**YOUR INSTRUCTIONS:** Both the line with "601-8474 Yotsuzukacho" and the line with "600-8265 Teppocho" in the records below must appear in the output, along with every line between them, exactly and with nothing added.

**MATERIAL FOR THIS TASK:**
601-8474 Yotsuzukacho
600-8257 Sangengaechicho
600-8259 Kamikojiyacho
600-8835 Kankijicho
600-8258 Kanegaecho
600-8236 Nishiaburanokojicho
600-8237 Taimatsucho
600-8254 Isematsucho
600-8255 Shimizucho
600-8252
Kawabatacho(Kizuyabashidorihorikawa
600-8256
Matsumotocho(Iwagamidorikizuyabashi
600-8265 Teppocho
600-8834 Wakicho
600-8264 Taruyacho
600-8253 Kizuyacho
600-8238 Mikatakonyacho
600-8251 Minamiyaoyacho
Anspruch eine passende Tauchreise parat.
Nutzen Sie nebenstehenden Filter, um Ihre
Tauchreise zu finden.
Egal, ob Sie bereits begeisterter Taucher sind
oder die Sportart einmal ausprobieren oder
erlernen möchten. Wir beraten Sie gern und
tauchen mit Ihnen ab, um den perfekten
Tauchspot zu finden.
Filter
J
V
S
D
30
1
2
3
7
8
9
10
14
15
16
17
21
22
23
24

...

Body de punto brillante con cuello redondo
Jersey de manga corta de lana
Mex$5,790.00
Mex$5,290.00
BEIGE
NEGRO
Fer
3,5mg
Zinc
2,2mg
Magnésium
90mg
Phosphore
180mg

...

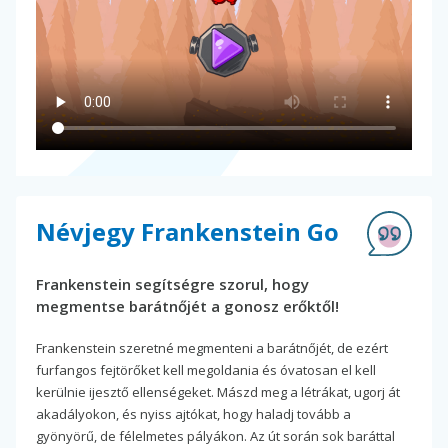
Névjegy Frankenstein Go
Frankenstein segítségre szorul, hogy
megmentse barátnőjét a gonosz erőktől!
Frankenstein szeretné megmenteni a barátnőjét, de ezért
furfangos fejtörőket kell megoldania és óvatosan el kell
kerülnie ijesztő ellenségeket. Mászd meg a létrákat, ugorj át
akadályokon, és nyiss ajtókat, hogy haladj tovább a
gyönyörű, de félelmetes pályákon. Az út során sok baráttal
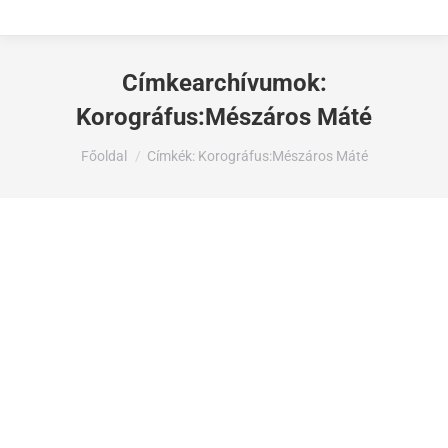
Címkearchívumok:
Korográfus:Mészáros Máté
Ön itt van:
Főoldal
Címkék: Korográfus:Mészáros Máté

**YOUR SOLUTION:**
601-8474 Yotsuzukacho
600-8257 Sangengaechicho
600-8259 Kamikojiyacho
600-8835 Kankijicho
600-8258 Kanegaecho
600-8236 Nishiaburanokojicho
600-8237 Taimatsucho
600-8254 Isematsucho
600-8255 Shimizucho
600-8252
Kawabatacho(Kizuyabashidorihorikawa
600-8256
Matsumotocho(Iwagamidorikizuyabashi
600-8265 Teppocho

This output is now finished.